Marley Gibson said...

Hi there...thanks for reading my book and reviewing it. For the record, the book was never intended to be, nor labeled, a "Christian" book. It's a realistic YA book. I've seen this posed in a couple of views and don't understand where the misinformation is coming from.

Could I request that you put a ***SPOILER*** header in the review as you give a lot of the plot away that some people might not want to know going into the story.

Thanks again and all the best!
Marley Gibson

www.radiatebook.com

Becky said...

Marley Gibson,

I've added a spoiler alert for the review. As I said in my review, I thought the prologue gave away too much--and I just stuck with what the prologue talked about. Usually I don't do spoiler alerts for the very, very beginnings of books. But I'm happy to do so at your request.
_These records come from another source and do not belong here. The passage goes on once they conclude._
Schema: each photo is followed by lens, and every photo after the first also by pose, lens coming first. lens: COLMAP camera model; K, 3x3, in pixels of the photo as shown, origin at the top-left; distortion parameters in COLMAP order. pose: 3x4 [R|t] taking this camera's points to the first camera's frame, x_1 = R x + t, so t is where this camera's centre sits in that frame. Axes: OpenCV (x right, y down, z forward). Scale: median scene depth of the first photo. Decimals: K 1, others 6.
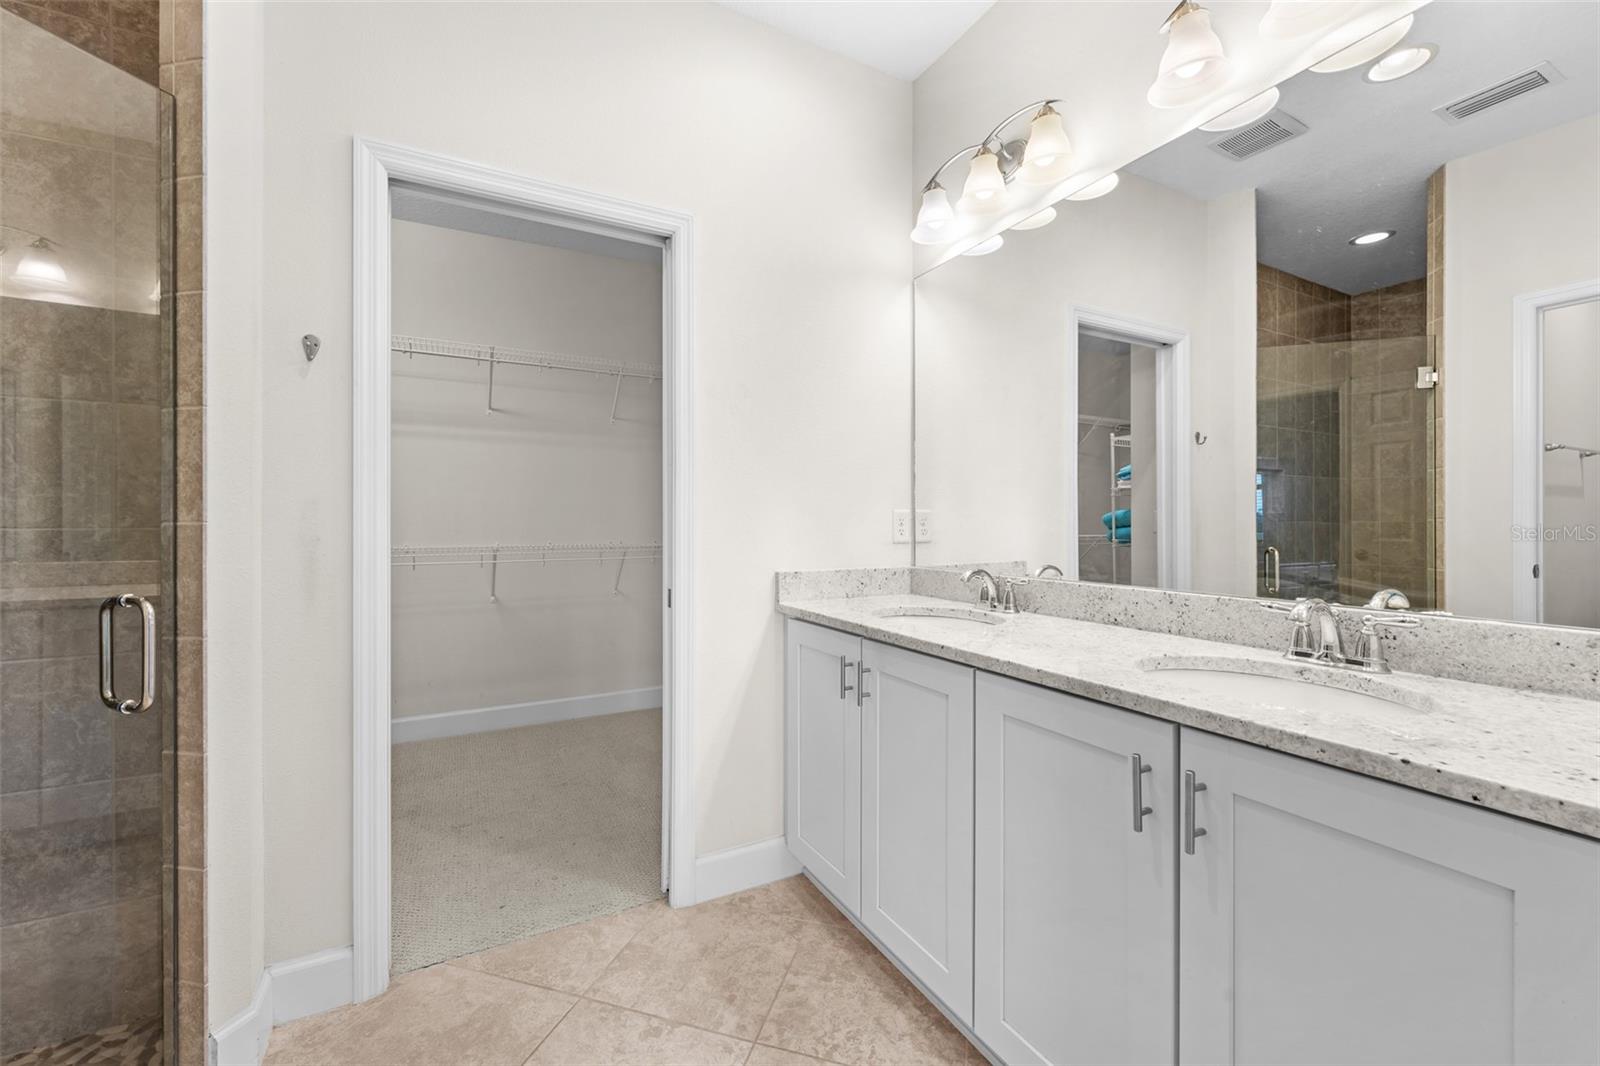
lens RADIAL K [[633.5, 0, 801.2], [0, 633.5, 528.3], [0, 0, 1]] dist [0.000673, 0.000421]
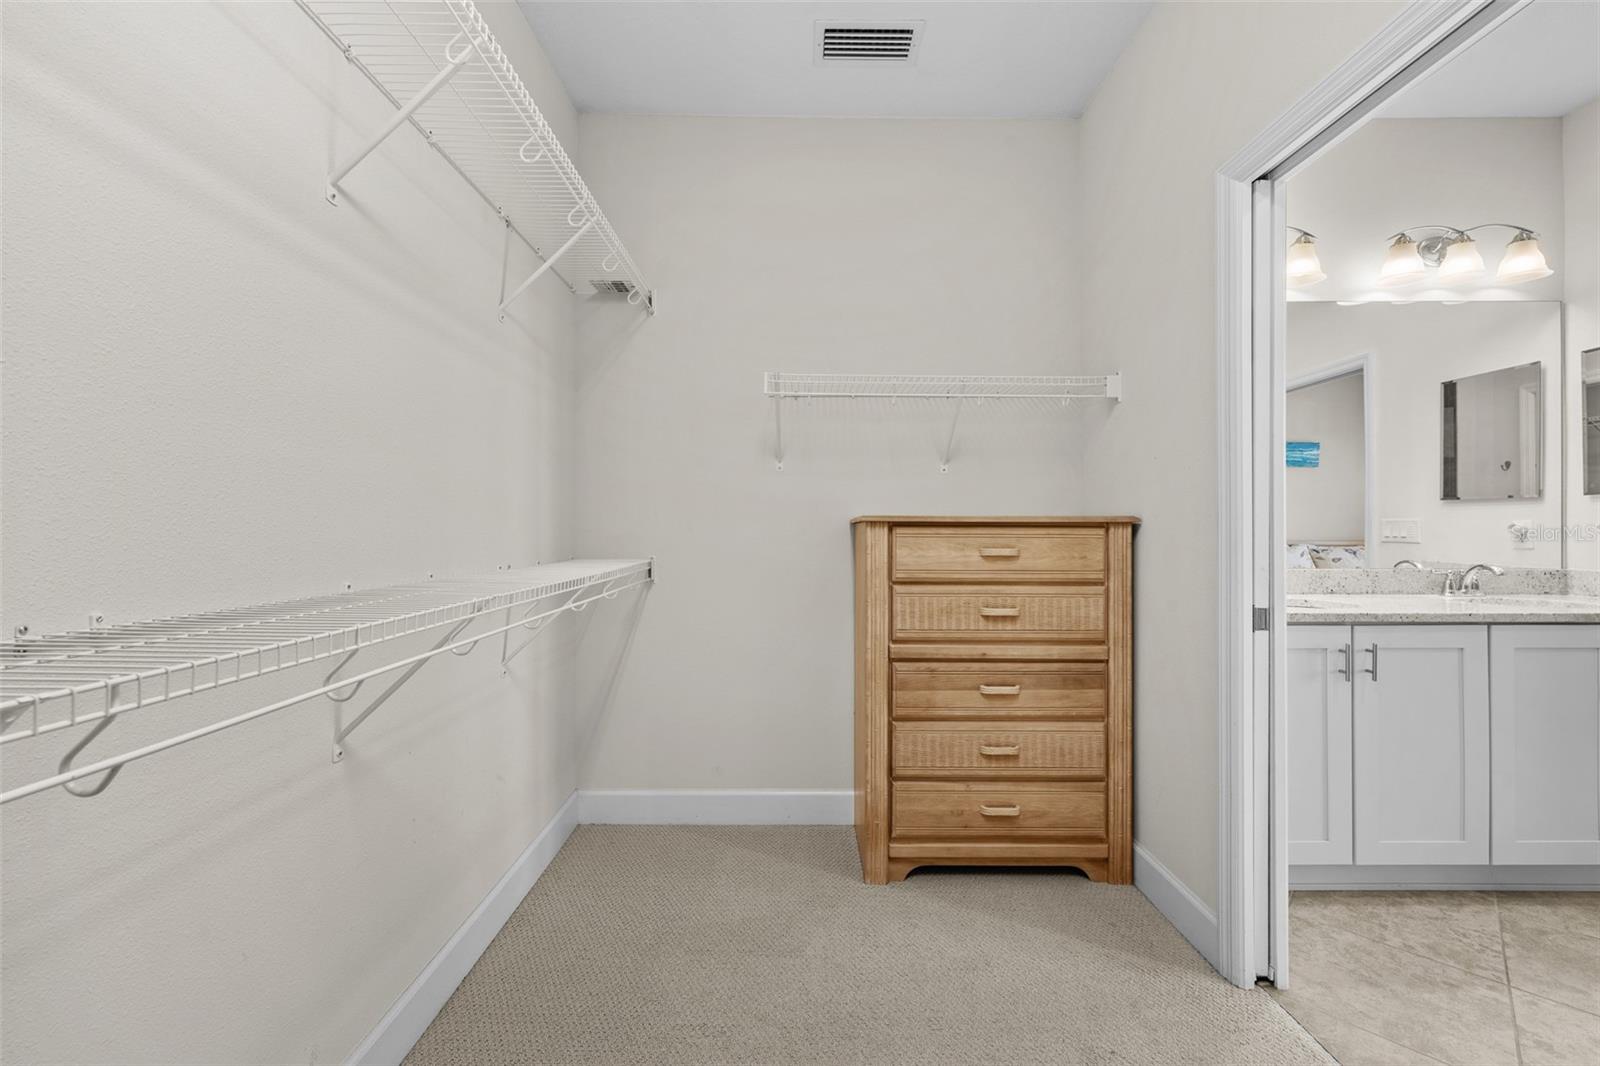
lens RADIAL K [[633.5, 0, 801.2], [0, 633.5, 528.3], [0, 0, 1]] dist [0.000673, 0.000421]
pose [[0.477997, 0.001744, 0.878359, -1.616206], [0.005194, 0.999975, -0.004812, -0.009062], [-0.878346, 0.006862, 0.477976, 1.504786]]
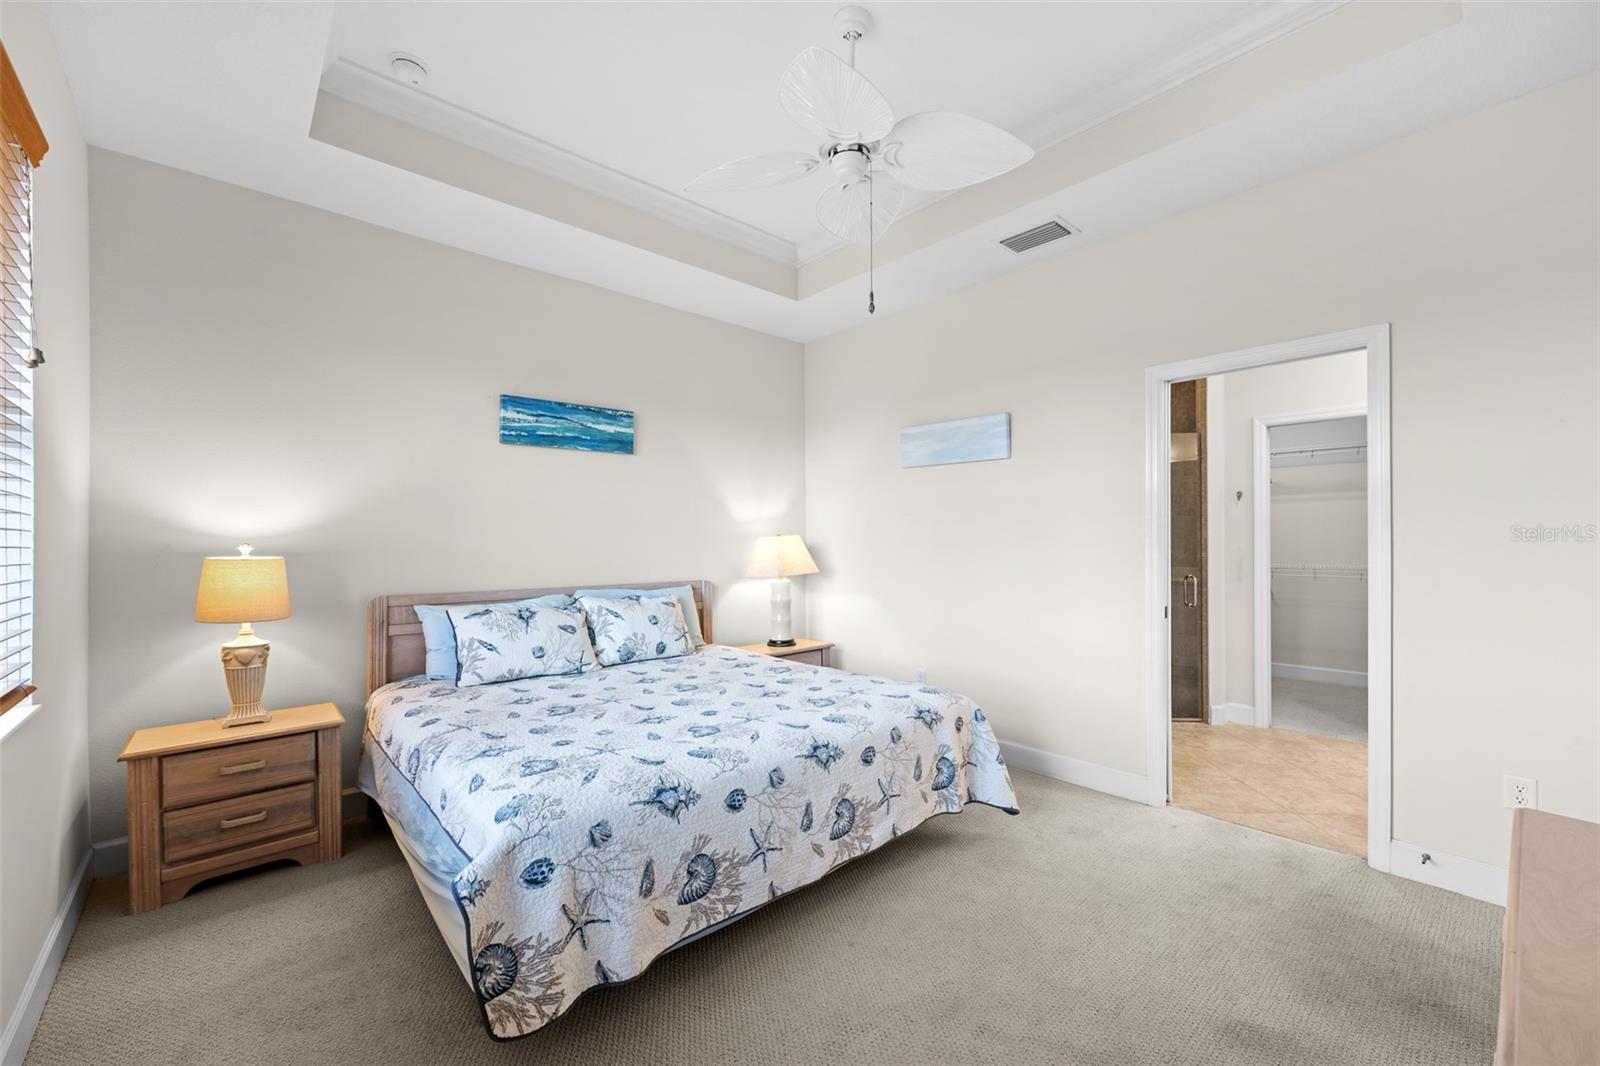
lens RADIAL K [[633.5, 0, 801.2], [0, 633.5, 528.3], [0, 0, 1]] dist [0.000673, 0.000421]
pose [[0.238799, -0.011911, -0.970996, 1.201484], [0.002494, 0.999929, -0.011652, -0.083841], [0.971066, 0.000361, 0.238812, -1.260417]]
I wouldn't label Radiate "Christian fiction" either. It's not published by a "Christian publisher" and I've not seen any marketing that would lead one to believe that it was "Christian YA." I definitely think "realistic YA" is a better fit, a much better fit. And I think that it would definitely bring the book to a larger audience than if it was "Christian." Because there are so very many readers who avoid "Christian fiction" completely. Even Christians who avoid anything published by Christian publishers. And "Christian Fiction" carries so many generalizations with it--for better or worse. So I am not saying that the book is a disappointment in that way...at all. That I was led to expect a Christian book and was disappointed. I wasn't. I didn't have those expectations.